Ceci n’est, en somme, qu’un instinct naturel poussé à l’excès ; mais, où cela devient de la perversion pathologique, c’est quand le goût de la sécrétion passionnelle se double du goût de l’urine de l’individu aimé.

Ces aberrations, si elles ne sont pas fréquentes, ne sont cependant pas fort rares.

Les ferventes de l’urine se divisent en deux groupes. Les premières sont des nymphomanes enragées qui adorent tout ce qui provient de l’être qui les affole.

Lorsqu’elles sont atteintes du délire passionnel, tout leur être, tous leurs nerfs tendus vers la seule vibration sensuelle les anesthésient pour toutes les autres sensations. Rien ne peut les dégoûter ni les révolter ; leur être normal a sombré, est momentanément remplacé par une sorte de créature démente suprêmement.

Les secondes sont des « masochistes », c’est-à-dire sont atteintes de cette manie spéciale qui fait goûter du plaisir dans l’humiliation, la honte et la souffrance.

Chez celles-ci, boire l’urine de leur amante n’est pas un acte de délire passionnel, mais un acte d’humilité qui, indirectement, provoque, en elles, le plaisir vénérien.

En général, les buveuses d’urine passionnelles sont des hermaphrodites ou des femmes-mâles, les autres sont des passives déséquilibrées.

Nombre de femmes hystériques, à un degré quelconque, ont des goûts bizarres momentanément ou de façon constante, croquent de la craie, de la terre, mâchent du papier, mangent des pommes de terre crues, etc. Il est bien rare que ces goûts anormaux n’aient pas une cause passionnelle qui, parfois, reste obscure pour le sujet lui-même.

Il est universellement reconnu que les femmes enceintes ont souvent des appétits anormaux. Il faut nettement écarter d’abord les menteuses et les simulatrices qui sont nombreuses et ne se prétendent des « envies » que pour se rendre intéressantes ; puis celles qui subissent une autosuggestion. Persuadées qu’elles auront des goûts pervers, elles s’en cherchent et s’en forgent.

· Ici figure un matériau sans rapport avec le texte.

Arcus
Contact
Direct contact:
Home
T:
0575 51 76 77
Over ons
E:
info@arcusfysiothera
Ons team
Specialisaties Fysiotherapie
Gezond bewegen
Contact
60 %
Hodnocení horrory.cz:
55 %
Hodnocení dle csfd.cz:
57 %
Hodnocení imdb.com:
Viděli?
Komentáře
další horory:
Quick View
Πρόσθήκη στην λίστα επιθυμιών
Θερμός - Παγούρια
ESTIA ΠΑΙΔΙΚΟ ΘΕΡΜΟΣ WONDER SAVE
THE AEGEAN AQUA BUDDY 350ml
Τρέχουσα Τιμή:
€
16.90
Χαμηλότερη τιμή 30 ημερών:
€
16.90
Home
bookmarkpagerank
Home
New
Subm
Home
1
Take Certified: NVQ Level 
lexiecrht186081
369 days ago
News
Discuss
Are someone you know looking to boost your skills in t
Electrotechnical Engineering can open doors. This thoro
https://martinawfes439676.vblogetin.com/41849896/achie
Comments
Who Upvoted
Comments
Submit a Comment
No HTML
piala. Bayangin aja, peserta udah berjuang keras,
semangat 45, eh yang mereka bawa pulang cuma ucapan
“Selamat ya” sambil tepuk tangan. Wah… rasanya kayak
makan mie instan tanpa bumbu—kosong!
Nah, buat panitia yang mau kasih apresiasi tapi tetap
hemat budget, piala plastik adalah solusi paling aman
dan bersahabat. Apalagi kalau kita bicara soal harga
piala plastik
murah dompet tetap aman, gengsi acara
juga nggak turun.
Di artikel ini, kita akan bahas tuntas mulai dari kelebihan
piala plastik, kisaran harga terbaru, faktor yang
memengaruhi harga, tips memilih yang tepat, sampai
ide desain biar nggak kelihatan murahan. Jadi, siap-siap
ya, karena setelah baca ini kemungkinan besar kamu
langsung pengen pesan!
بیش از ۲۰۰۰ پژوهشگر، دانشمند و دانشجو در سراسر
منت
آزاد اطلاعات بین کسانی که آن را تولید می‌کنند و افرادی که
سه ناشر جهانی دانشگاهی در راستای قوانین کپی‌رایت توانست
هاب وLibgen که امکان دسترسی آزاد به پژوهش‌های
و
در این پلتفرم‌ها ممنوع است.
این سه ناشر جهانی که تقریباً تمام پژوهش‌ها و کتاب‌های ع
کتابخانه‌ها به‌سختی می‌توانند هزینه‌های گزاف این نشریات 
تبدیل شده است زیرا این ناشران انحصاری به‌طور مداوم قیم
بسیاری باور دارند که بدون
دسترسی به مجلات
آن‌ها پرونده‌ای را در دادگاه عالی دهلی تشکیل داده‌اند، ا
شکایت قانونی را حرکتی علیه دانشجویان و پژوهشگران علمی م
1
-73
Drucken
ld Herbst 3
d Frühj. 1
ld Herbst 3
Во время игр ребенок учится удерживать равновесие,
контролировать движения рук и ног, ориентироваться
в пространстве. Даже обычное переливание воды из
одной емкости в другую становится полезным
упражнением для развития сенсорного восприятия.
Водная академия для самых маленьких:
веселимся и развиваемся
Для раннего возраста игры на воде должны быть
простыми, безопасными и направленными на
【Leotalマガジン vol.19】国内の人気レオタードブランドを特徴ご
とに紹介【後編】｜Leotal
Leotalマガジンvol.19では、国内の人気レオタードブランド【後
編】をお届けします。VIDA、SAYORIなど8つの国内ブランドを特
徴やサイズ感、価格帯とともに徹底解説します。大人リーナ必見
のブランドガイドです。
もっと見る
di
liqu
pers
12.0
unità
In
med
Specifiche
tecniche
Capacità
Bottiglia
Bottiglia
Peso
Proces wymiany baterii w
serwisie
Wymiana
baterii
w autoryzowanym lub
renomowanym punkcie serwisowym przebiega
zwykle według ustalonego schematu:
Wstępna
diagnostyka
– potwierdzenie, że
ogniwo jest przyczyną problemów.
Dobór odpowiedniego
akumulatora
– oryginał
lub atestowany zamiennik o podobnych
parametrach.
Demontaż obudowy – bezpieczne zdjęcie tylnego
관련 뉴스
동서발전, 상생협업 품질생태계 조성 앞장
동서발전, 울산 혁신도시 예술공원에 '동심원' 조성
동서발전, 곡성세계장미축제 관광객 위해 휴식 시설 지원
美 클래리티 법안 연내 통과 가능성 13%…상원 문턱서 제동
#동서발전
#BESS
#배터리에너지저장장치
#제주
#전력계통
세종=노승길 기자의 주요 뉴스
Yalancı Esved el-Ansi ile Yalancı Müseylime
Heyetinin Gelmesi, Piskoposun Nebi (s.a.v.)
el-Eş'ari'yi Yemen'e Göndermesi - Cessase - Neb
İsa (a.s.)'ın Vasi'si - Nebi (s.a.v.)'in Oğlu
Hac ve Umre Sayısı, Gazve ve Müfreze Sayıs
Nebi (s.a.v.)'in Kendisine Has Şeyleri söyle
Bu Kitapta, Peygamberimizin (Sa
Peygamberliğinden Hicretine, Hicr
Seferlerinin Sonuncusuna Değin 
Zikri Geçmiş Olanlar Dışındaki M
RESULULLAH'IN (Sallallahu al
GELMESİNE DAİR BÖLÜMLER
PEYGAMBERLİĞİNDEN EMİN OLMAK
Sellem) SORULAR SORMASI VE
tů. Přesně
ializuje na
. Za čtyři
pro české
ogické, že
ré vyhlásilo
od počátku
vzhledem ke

Restent celles qui, sincèrement, sont brusquement saisies d’appétits contraires à toutes les habitudes naturelles alimentaires. Celles-là subissent le contre-coup d’une irritation sensuelle née, en général, par les habitudes voluptueuses qui leur sont familières et dont leur état de grossesse les éloigne.

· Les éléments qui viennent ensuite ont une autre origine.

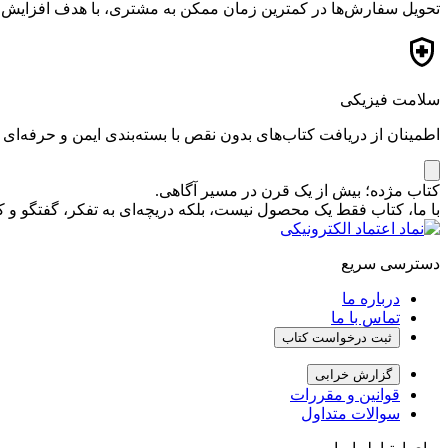
تحویل سفارش‌ها در کمترین زمان ممکن به مشتری، با هدف افزایش ر
سلامت فیزیکی
اطمینان از دریافت کتاب‌های بدون نقص با بسته‌بندی ایمن و حرفه‌ای
کتاب مژده؛ بیش از یک قرن در مسیر آگاهی.
با ما، کتاب فقط یک محصول نیست، بلکه دریچه‌ای به تفکر، گفتگو 
دسترسی سریع
درباره ما
تماس با ما
ثبت درخواست کتاب
گزارش خرابی
قوانین و مقررات
سوالات متداول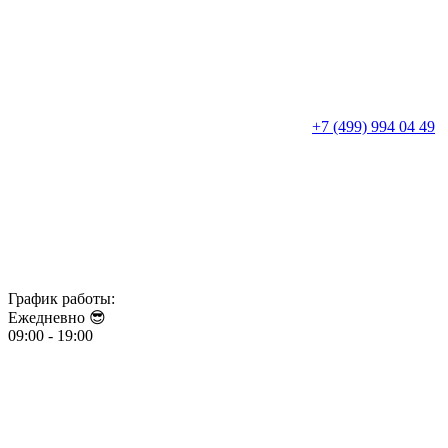
+7 (499) 994 04 49
График работы:
Ежедневно 😎​​​​​​​
09:00 - 19:00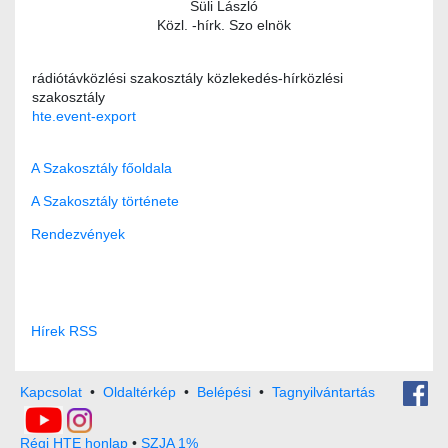
Süli László
Közl. -hírk. Szo elnök
rádiótávközlési szakosztály
közlekedés-hírközlési
szakosztály
hte.event-export
A Szakosztály főoldala
A Szakosztály története
Rendezvények
Hírek RSS
Kapcsolat
•
Oldaltérkép
•
Belépési
•
Tagnyilvántartás
Régi HTE honlap
•
SZJA 1%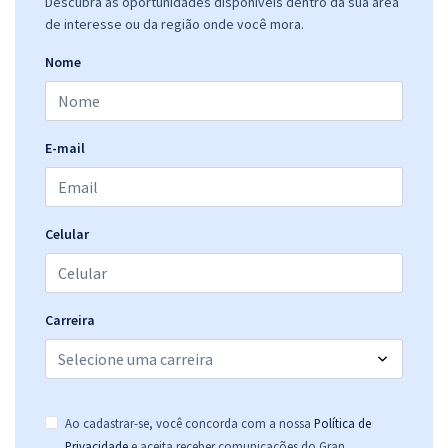
Descubra as oportunidades disponíveis dentro da sua área
de interesse ou da região onde você mora.
Nome
E-mail
Celular
Carreira
Ao cadastrar-se, você concorda com a nossa
Política de
.
Privacidade
e aceita receber comunicações do Gran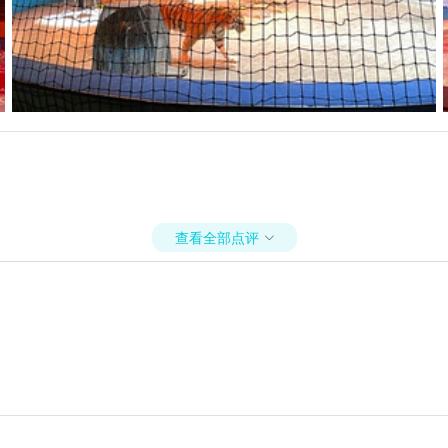
查看全部点评
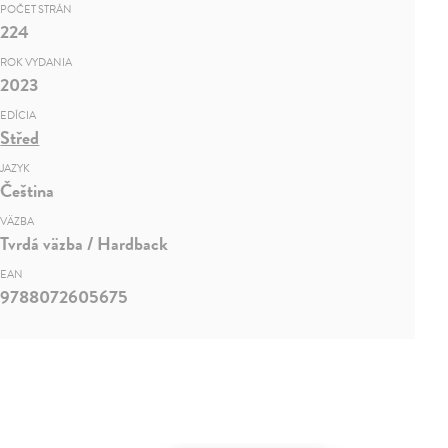
POČET STRÁN
224
ROK VYDANIA
2023
EDÍCIA
Střed
JAZYK
Čeština
VÄZBA
Tvrdá väzba / Hardback
EAN
9788072605675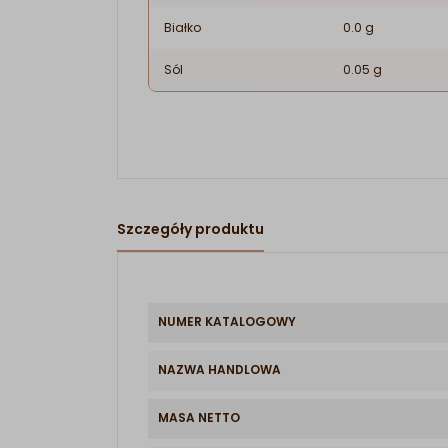
Białko
0.0 g
Sól
0.05 g
Szczegóły produktu
NUMER KATALOGOWY
NAZWA HANDLOWA
MASA NETTO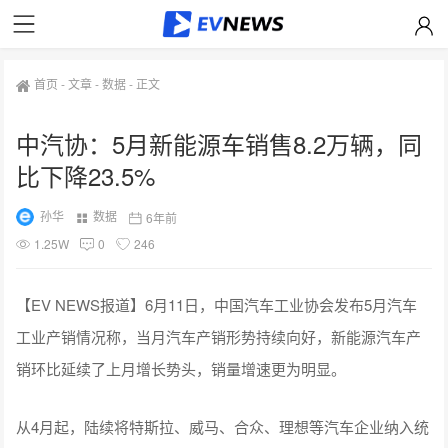
首页
-
文章
-
数据
-
正文
中汽协：5月新能源车销售8.2万辆，同
比下降23.5%
孙华
数据
6年前
1.25W
0
246
【EV NEWS报道】6月11日，中国汽车工业协会发布5月汽车
工业产销情况称，当月汽车产销形势持续向好，新能源汽车产
销环比延续了上月增长势头，销量增速更为明显。
从4月起，陆续将特斯拉、威马、合众、理想等汽车企业纳入统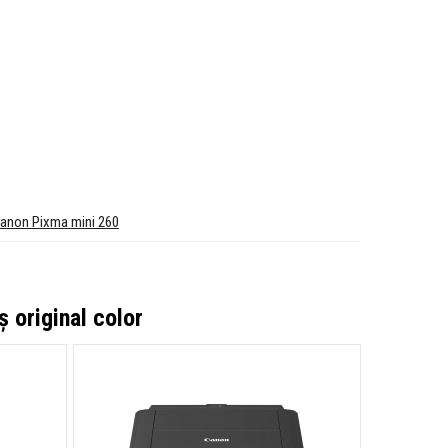
anon Pixma mini 260
 original color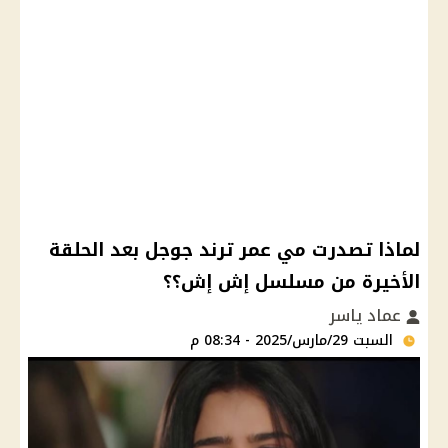
لماذا تصدرت مي عمر ترند جوجل بعد الحلقة
الأخيرة من مسلسل إش إش؟؟
عماد ياسر
السبت 29/مارس/2025 - 08:34 م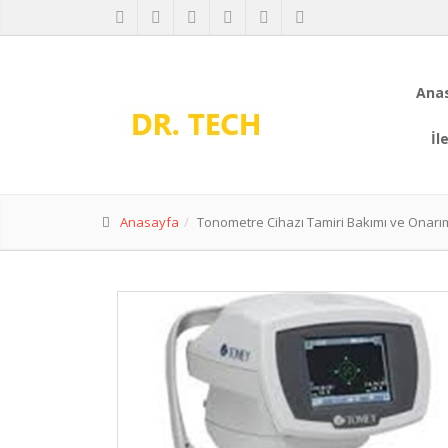
Ana
İl
Anasayfa
Tonometre Cihazı Tamiri Bakımı ve Onarı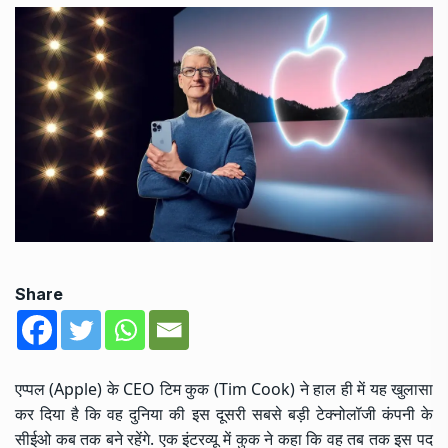
Share
एप्पल (Apple) के CEO टिम कुक (Tim Cook) ने हाल ही में यह खुलासा
कर दिया है कि वह दुनिया की इस दूसरी सबसे बड़ी टेक्नोलॉजी कंपनी के
सीईओ कब तक बने रहेंगे. एक इंटरव्यू में कुक ने कहा कि वह तब तक इस पद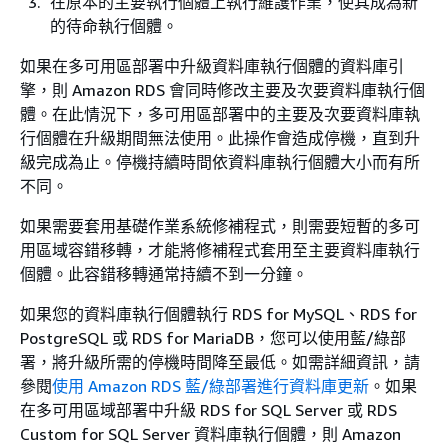
在原本的主要執行個體上執行維護作業，使其成為新
的待命執行個體。
如果在多可用區部署中升級資料庫執行個體的資料庫引
擎，則 Amazon RDS 會同時修改主要及次要資料庫執行個
體。在此情況下，多可用區部署中的主要及次要資料庫執
行個體在升級期間無法使用。此操作會造成停機，直到升
級完成為止。停機持續時間依資料庫執行個體大小而有所
不同。
如果需要套用基礎作業系統修補程式，則需要短暫的多可
用區域容錯移轉，才能將修補程式套用至主要資料庫執行
個體。此容錯移轉通常持續不到一分鐘。
如果您的資料庫執行個體執行 RDS for MySQL、RDS for
PostgreSQL 或 RDS for MariaDB，您可以使用藍/綠部
署，將升級所需的停機時間降至最低。如需詳細資訊，請
參閱
使用 Amazon RDS 藍/綠部署進行資料庫更新
。如果
在多可用區域部署中升級 RDS for SQL Server 或 RDS
Custom for SQL Server 資料庫執行個體，則 Amazon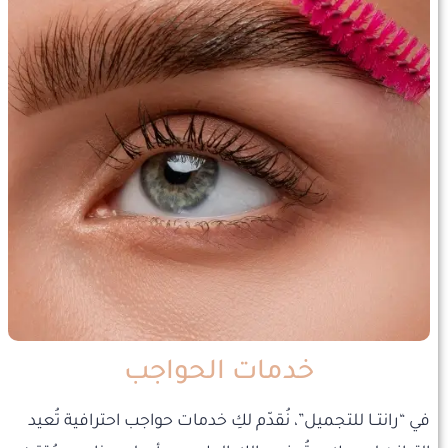
خدمات الحواجب
في “رانتــا للتجميل”، نُقدّم لكِ خدمات حواجب احترافية تُعيد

Les lesbiennes par goût, et qui se livrent quand même à un époux ou un amant, par suite de considérations quelconques, sont particulièrement sujettes à ces aberrations du goût pendant leur grossesse, lorsque celle-ci éloigne d’elles leur amante répugnée.

Les vierges, tourmentées par leur sexe et demeurant chastes, sont fréquemment hantées par des désirs d’aliments singuliers.

Mlle Henriette V… qui, à dix-sept ans, n’était pas encore formée, bien qu’elle se livrât à de fréquentes masturbations, adorait mordre dans les fruits verts, au goût aigre, âpre ou amer, qui les aurait fait rejeter avec horreur par tout humain normal. Et, tandis qu’elle savourait une prunelle ou une graine de sorbier non mûre, son sexe était voluptueusement chatouillé. Un cornichon vert dévoré lui procurait immanquablement l’orgasme vénérien sans l’aide d’aucun attouchement, sans imagination érotique ou sentimentale d’aucune sorte.

Du reste, l’état pathologique de cette jeune fille n’était qu’accidentel et, ses règles apparues, elle cessa de rechercher les aliments bizarres. Néanmoins, elle fut toute sa vie une passionnelle aux goûts aberrés et se découvrit très vite une prédisposition au saphisme actif.